Performance Grade For The Quarter: A
- Mapletree Logistics Trust
The logistics environment has not been kind to Mapletree Logistics Trust as the leasing environment was challenging for Mapletree Logistics Trust in 3Q16. Yet, Mapletree Logistics Trust managed to deliver $0.0558 DPU for the nine months into FY17.
With 22.9 percent of its portfolio up for renewal in the upcoming year, there is some uncertainty whether the current set of tenants are going to renew their lease with Mapletree Logistics Trust. According to analysts, out of the 12 single-user assets that are up for renewal, four are likely to be renewed while the two in Singapore are unlikely to be renewed. Renewal of the remaining six assets are still uncertain.

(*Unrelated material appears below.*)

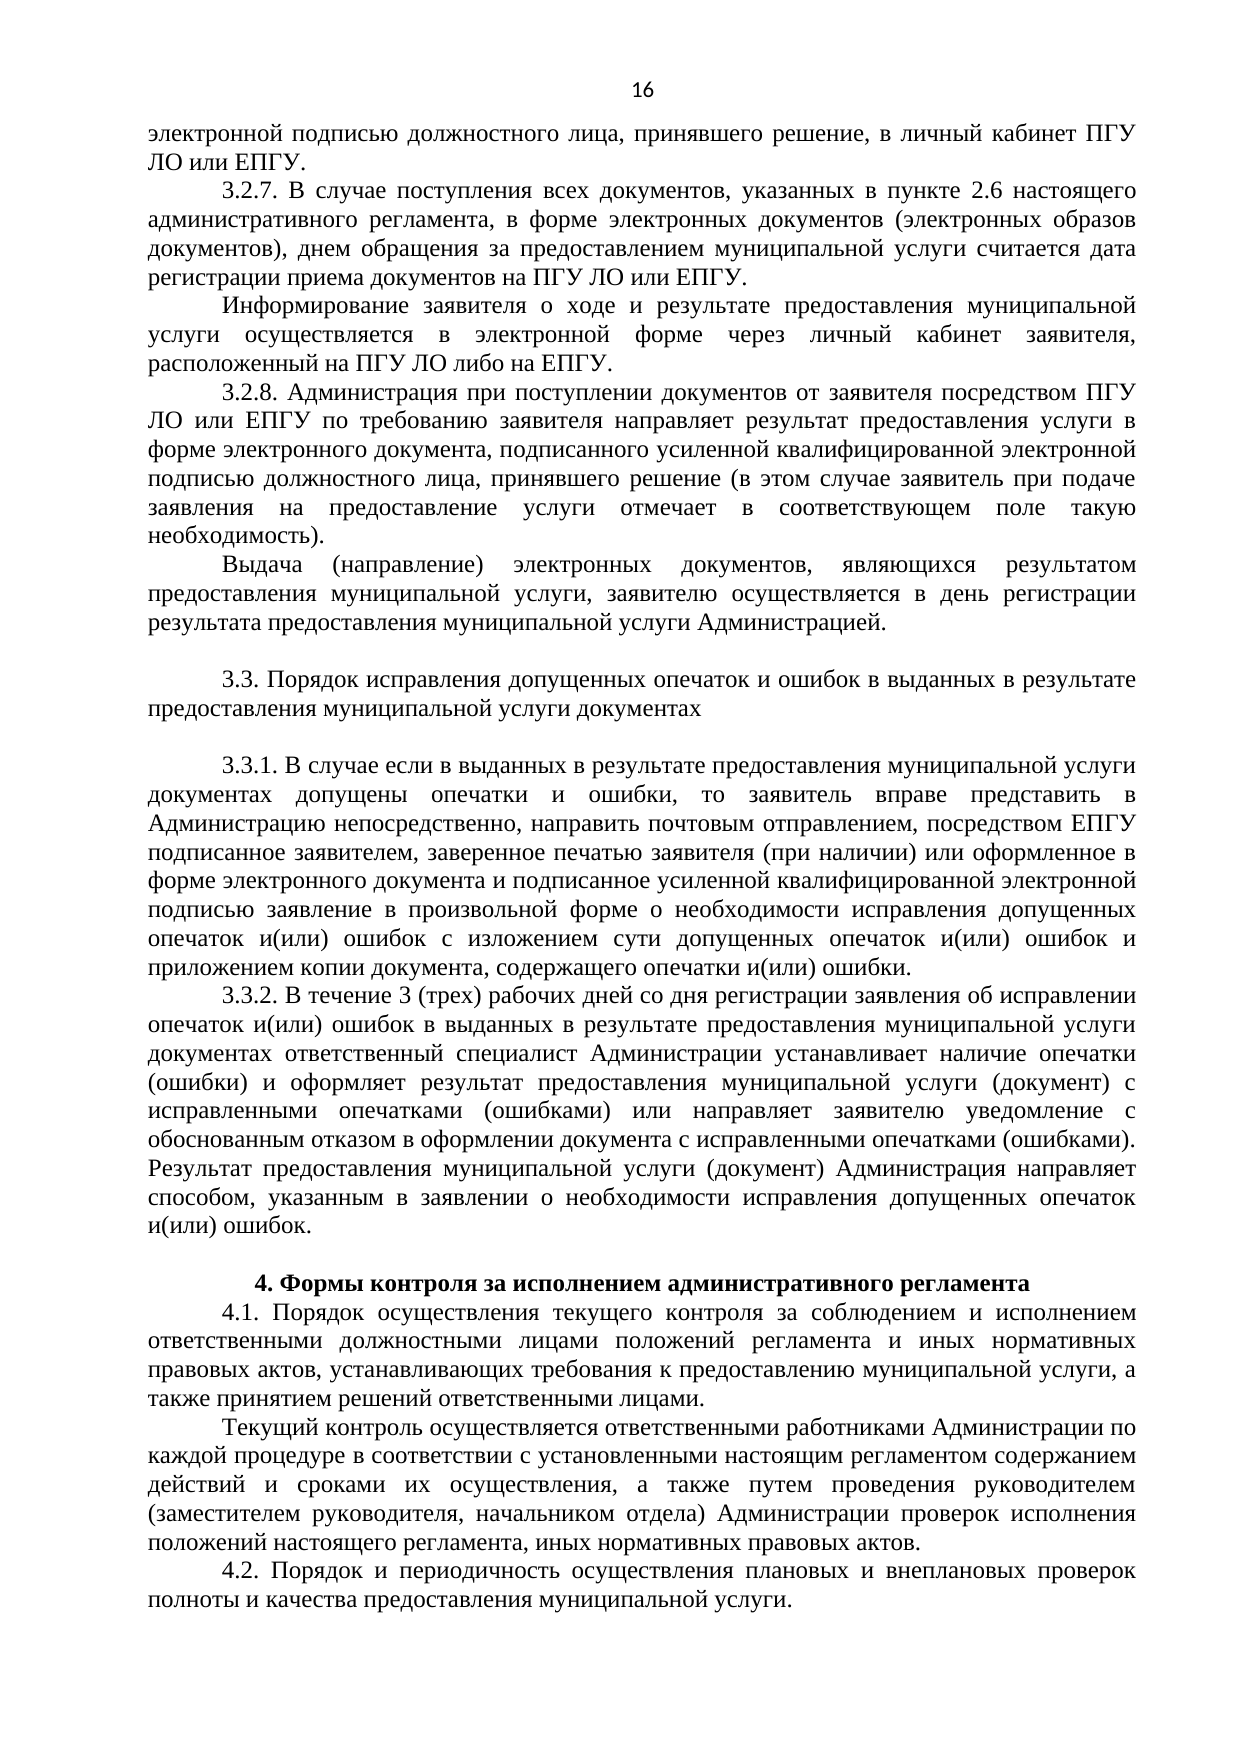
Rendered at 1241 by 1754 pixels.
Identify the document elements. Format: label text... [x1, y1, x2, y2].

The outlook for Mapletree Logistics Trust is very much in line with its acquisition strategy. In May 2016, Mapletree Logistics Trust issued $250M perpetual securities at 4.18 percent interest. This allows the manager to lock in attractive long-term funding for the REIT to fund acquisitions. They have already deployed close to $313M into acquisitions with yields ranging from 7.1 to 9.9 percent. Moreover, a myriad of acquisition opportunities from its Sponsor, and third parties in Australia, Korea, and China are up for grabs for Mapletree Logistics Trust.
Performance Grade For The Quarter: A-
- CapitaMall Trust
Amid the tough retail climate, 4Q16 has not been a good quarter for CapitaMall Trust. Singapore’s retail sector is undergoing a structural transformation amidst challenging macro-economic conditions and rise of ecommerce. As a result, rental growth has been greatly impacted, having slowed down to one percent. This is in stark contrast to its 10-year average growth of six percent per annum. Other than defensive suburban malls situated in areas with a good catchment population, suburban malls are expected to be in for a rough year ahead.
Although CapitaMall Trust has been actively implementing asset enhancement initiatives (AEIs), redevelopment works are only expected to be completed in end FY19. Mall redevelopment is going to be positive for long-term growth but it will take a few years before they contribute to CapitaMall Trust’s earnings. For example, full contributions from the redevelopment of Funan DigitaLife Mall will only kick in by 2020.